Italy plans to put a six-monthly or annual cap on solar incentive costs rather than power output under a new renewable energy support decree and aims to scrap incentives from 2017, reports Reuters.
Rome, which has decided to scrap the existing generous solar incentives from June, has been drafting a new support scheme, said the report. Italy's solar sector, among the biggest in Europe, has boomed since 2007, when generous production incentives were launched.
It has attracted the world's biggest photovoltaic module makers such as China's Suntech Power Holdings Co, Trina, Yilgli Green Energy and US firm First Solar.
"We're thinking about a cap on costs on the German model, seeing that the cap on power has been so unwelcome," said energy minister Stefano Saglia. He added that no decision had been taken on whether the costs would be calculated every six months or annually.
"Moreover, the new system foresees no incentives in 2017," Saglia said told reporters on the sidelines of a conference.
Solar sector operators and investors fear the government would introduce an annual limit on installed photovoltaic capacity saying such a move would put brakes on Italy's booming sector in a similar way to what happened in Spain.
Italy's biggest renewable energy association APER and the largest solar energy body GIFI favor the German model, under which incentives are automatically reduced once installed capacity reaches a certain amount.
Many solar energy sector operators believe that Italy will reach grid parity by 2017-2018 - when solar energy is expected to become competitive with traditional power generation - and the industry would not need incentives.
Solar energy production incentives are paid for by consumers in their energy bills and the government is seeking to lower these costs.

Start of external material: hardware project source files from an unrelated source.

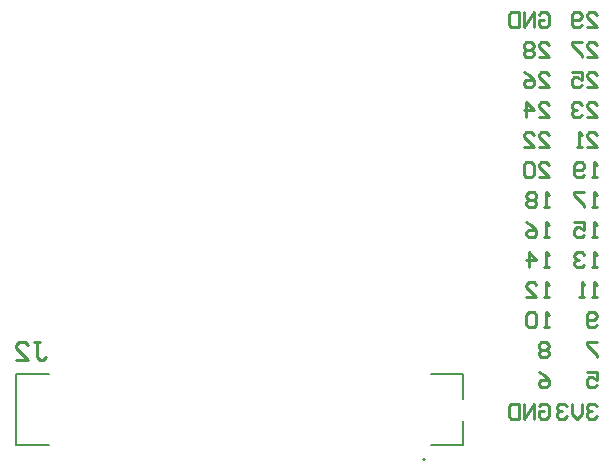
<source format=gbo>
G04*
G04 #@! TF.GenerationSoftware,Altium Limited,Altium Designer,24.0.1 (36)*
G04*
G04 Layer_Color=32896*
%FSLAX44Y44*%
%MOMM*%
G71*
G04*
G04 #@! TF.SameCoordinates,4C79C2C8-5DE3-4804-94A9-F395A3FC2A11*
G04*
G04*
G04 #@! TF.FilePolarity,Positive*
G04*
G01*
G75*
%ADD10C,0.2000*%
%ADD11C,0.2540*%
%ADD12C,0.1270*%
D10*
X487200Y8800D02*
G03*
X487200Y8800I-1000J0D01*
G01*
D11*
X623996Y374652D02*
X632460D01*
X623996Y383116D01*
Y385232D01*
X626112Y387348D01*
X630344D01*
X632460Y385232D01*
X619764Y376768D02*
X617648Y374652D01*
X613416D01*
X611300Y376768D01*
Y385232D01*
X613416Y387348D01*
X617648D01*
X619764Y385232D01*
Y383116D01*
X617648Y381000D01*
X611300D01*
X583356Y385232D02*
X585472Y387348D01*
X589704D01*
X591820Y385232D01*
Y376768D01*
X589704Y374652D01*
X585472D01*
X583356Y376768D01*
Y381000D01*
X587588D01*
X579124Y374652D02*
Y387348D01*
X570660Y374652D01*
Y387348D01*
X566428D02*
Y374652D01*
X560080D01*
X557964Y376768D01*
Y385232D01*
X560080Y387348D01*
X566428D01*
X583356Y349252D02*
X591820D01*
X583356Y357716D01*
Y359832D01*
X585472Y361948D01*
X589704D01*
X591820Y359832D01*
X579124D02*
X577008Y361948D01*
X572776D01*
X570660Y359832D01*
Y357716D01*
X572776Y355600D01*
X570660Y353484D01*
Y351368D01*
X572776Y349252D01*
X577008D01*
X579124Y351368D01*
Y353484D01*
X577008Y355600D01*
X579124Y357716D01*
Y359832D01*
X577008Y355600D02*
X572776D01*
X583356Y323852D02*
X591820D01*
X583356Y332316D01*
Y334432D01*
X585472Y336548D01*
X589704D01*
X591820Y334432D01*
X570660Y336548D02*
X574892Y334432D01*
X579124Y330200D01*
Y325968D01*
X577008Y323852D01*
X572776D01*
X570660Y325968D01*
Y328084D01*
X572776Y330200D01*
X579124D01*
X623996Y349252D02*
X632460D01*
X623996Y357716D01*
Y359832D01*
X626112Y361948D01*
X630344D01*
X632460Y359832D01*
X619764Y361948D02*
X611300D01*
Y359832D01*
X619764Y351368D01*
Y349252D01*
X623996Y323852D02*
X632460D01*
X623996Y332316D01*
Y334432D01*
X626112Y336548D01*
X630344D01*
X632460Y334432D01*
X611300Y336548D02*
X619764D01*
Y330200D01*
X615532Y332316D01*
X613416D01*
X611300Y330200D01*
Y325968D01*
X613416Y323852D01*
X617648D01*
X619764Y325968D01*
X583356Y298452D02*
X591820D01*
X583356Y306916D01*
Y309032D01*
X585472Y311148D01*
X589704D01*
X591820Y309032D01*
X572776Y298452D02*
Y311148D01*
X579124Y304800D01*
X570660D01*
X583356Y273052D02*
X591820D01*
X583356Y281516D01*
Y283632D01*
X585472Y285748D01*
X589704D01*
X591820Y283632D01*
X570660Y273052D02*
X579124D01*
X570660Y281516D01*
Y283632D01*
X572776Y285748D01*
X577008D01*
X579124Y283632D01*
X623996Y298452D02*
X632460D01*
X623996Y306916D01*
Y309032D01*
X626112Y311148D01*
X630344D01*
X632460Y309032D01*
X619764D02*
X617648Y311148D01*
X613416D01*
X611300Y309032D01*
Y306916D01*
X613416Y304800D01*
X615532D01*
X613416D01*
X611300Y302684D01*
Y300568D01*
X613416Y298452D01*
X617648D01*
X619764Y300568D01*
X623996Y273052D02*
X632460D01*
X623996Y281516D01*
Y283632D01*
X626112Y285748D01*
X630344D01*
X632460Y283632D01*
X619764Y273052D02*
X615532D01*
X617648D01*
Y285748D01*
X619764Y283632D01*
X632460Y222252D02*
X628228D01*
X630344D01*
Y234948D01*
X632460Y232832D01*
X621880Y234948D02*
X613416D01*
Y232832D01*
X621880Y224368D01*
Y222252D01*
X632460Y247652D02*
X628228D01*
X630344D01*
Y260348D01*
X632460Y258232D01*
X621880Y249768D02*
X619764Y247652D01*
X615532D01*
X613416Y249768D01*
Y258232D01*
X615532Y260348D01*
X619764D01*
X621880Y258232D01*
Y256116D01*
X619764Y254000D01*
X613416D01*
X591820Y222252D02*
X587588D01*
X589704D01*
Y234948D01*
X591820Y232832D01*
X581240D02*
X579124Y234948D01*
X574892D01*
X572776Y232832D01*
Y230716D01*
X574892Y228600D01*
X572776Y226484D01*
Y224368D01*
X574892Y222252D01*
X579124D01*
X581240Y224368D01*
Y226484D01*
X579124Y228600D01*
X581240Y230716D01*
Y232832D01*
X579124Y228600D02*
X574892D01*
X583356Y247652D02*
X591820D01*
X583356Y256116D01*
Y258232D01*
X585472Y260348D01*
X589704D01*
X591820Y258232D01*
X579124D02*
X577008Y260348D01*
X572776D01*
X570660Y258232D01*
Y249768D01*
X572776Y247652D01*
X577008D01*
X579124Y249768D01*
Y258232D01*
X632460Y171452D02*
X628228D01*
X630344D01*
Y184148D01*
X632460Y182032D01*
X621880D02*
X619764Y184148D01*
X615532D01*
X613416Y182032D01*
Y179916D01*
X615532Y177800D01*
X617648D01*
X615532D01*
X613416Y175684D01*
Y173568D01*
X615532Y171452D01*
X619764D01*
X621880Y173568D01*
X632460Y196852D02*
X628228D01*
X630344D01*
Y209548D01*
X632460Y207432D01*
X613416Y209548D02*
X621880D01*
Y203200D01*
X617648Y205316D01*
X615532D01*
X613416Y203200D01*
Y198968D01*
X615532Y196852D01*
X619764D01*
X621880Y198968D01*
X591820Y171452D02*
X587588D01*
X589704D01*
Y184148D01*
X591820Y182032D01*
X574892Y171452D02*
Y184148D01*
X581240Y177800D01*
X572776D01*
X591820Y196852D02*
X587588D01*
X589704D01*
Y209548D01*
X591820Y207432D01*
X572776Y209548D02*
X577008Y207432D01*
X581240Y203200D01*
Y198968D01*
X579124Y196852D01*
X574892D01*
X572776Y198968D01*
Y201084D01*
X574892Y203200D01*
X581240D01*
X591820Y146052D02*
X587588D01*
X589704D01*
Y158748D01*
X591820Y156632D01*
X572776Y146052D02*
X581240D01*
X572776Y154516D01*
Y156632D01*
X574892Y158748D01*
X579124D01*
X581240Y156632D01*
X591820Y120652D02*
X587588D01*
X589704D01*
Y133348D01*
X591820Y131232D01*
X581240D02*
X579124Y133348D01*
X574892D01*
X572776Y131232D01*
Y122768D01*
X574892Y120652D01*
X579124D01*
X581240Y122768D01*
Y131232D01*
X632460Y146052D02*
X628228D01*
X630344D01*
Y158748D01*
X632460Y156632D01*
X621880Y146052D02*
X617648D01*
X619764D01*
Y158748D01*
X621880Y156632D01*
X632460Y122768D02*
X630344Y120652D01*
X626112D01*
X623996Y122768D01*
Y131232D01*
X626112Y133348D01*
X630344D01*
X632460Y131232D01*
Y129116D01*
X630344Y127000D01*
X623996D01*
X632460Y53764D02*
X630344Y55880D01*
X626112D01*
X623996Y53764D01*
Y51648D01*
X626112Y49532D01*
X628228D01*
X626112D01*
X623996Y47416D01*
Y45300D01*
X626112Y43184D01*
X630344D01*
X632460Y45300D01*
X619764Y55880D02*
Y47416D01*
X615532Y43184D01*
X611300Y47416D01*
Y55880D01*
X607068Y53764D02*
X604952Y55880D01*
X600720D01*
X598604Y53764D01*
Y51648D01*
X600720Y49532D01*
X602836D01*
X600720D01*
X598604Y47416D01*
Y45300D01*
X600720Y43184D01*
X604952D01*
X607068Y45300D01*
X583356Y53764D02*
X585472Y55880D01*
X589704D01*
X591820Y53764D01*
Y45300D01*
X589704Y43184D01*
X585472D01*
X583356Y45300D01*
Y49532D01*
X587588D01*
X579124Y43184D02*
Y55880D01*
X570660Y43184D01*
Y55880D01*
X566428D02*
Y43184D01*
X560080D01*
X557964Y45300D01*
Y53764D01*
X560080Y55880D01*
X566428D01*
X623996Y82548D02*
X632460D01*
Y76200D01*
X628228Y78316D01*
X626112D01*
X623996Y76200D01*
Y71968D01*
X626112Y69852D01*
X630344D01*
X632460Y71968D01*
X583356Y82548D02*
X587588Y80432D01*
X591820Y76200D01*
Y71968D01*
X589704Y69852D01*
X585472D01*
X583356Y71968D01*
Y74084D01*
X585472Y76200D01*
X591820D01*
X632460Y107948D02*
X623996D01*
Y105832D01*
X632460Y97368D01*
Y95252D01*
X591820Y105832D02*
X589704Y107948D01*
X585472D01*
X583356Y105832D01*
Y103716D01*
X585472Y101600D01*
X583356Y99484D01*
Y97368D01*
X585472Y95252D01*
X589704D01*
X591820Y97368D01*
Y99484D01*
X589704Y101600D01*
X591820Y103716D01*
Y105832D01*
X589704Y101600D02*
X585472D01*
X156213Y108453D02*
X161292D01*
X158752D01*
Y95757D01*
X161292Y93218D01*
X163831D01*
X166370Y95757D01*
X140978Y93218D02*
X151135D01*
X140978Y103375D01*
Y105914D01*
X143517Y108453D01*
X148596D01*
X151135Y105914D01*
D12*
X141200Y20800D02*
X168500D01*
X491900D02*
X519200D01*
Y41600D01*
Y60000D02*
Y80800D01*
X141200D02*
X168500D01*
X491900D02*
X519200D01*
X141200Y20800D02*
Y80800D01*
M02*

</source>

Saglia, who had expected the new decree to be ready this week, said it will be discussed by a state body including the heads of Italy's 20 regions on April 20.
"I believe we are reaching the end of works," Saglia said.
The decree needs to be signed by the Industry and Environment ministers before going to the state body of regional heads for its opinion, a government source has told Reuters. Saglia declined to say by how much solar incentives would be cut under the new scheme but said the government aimed "not to penalize investments."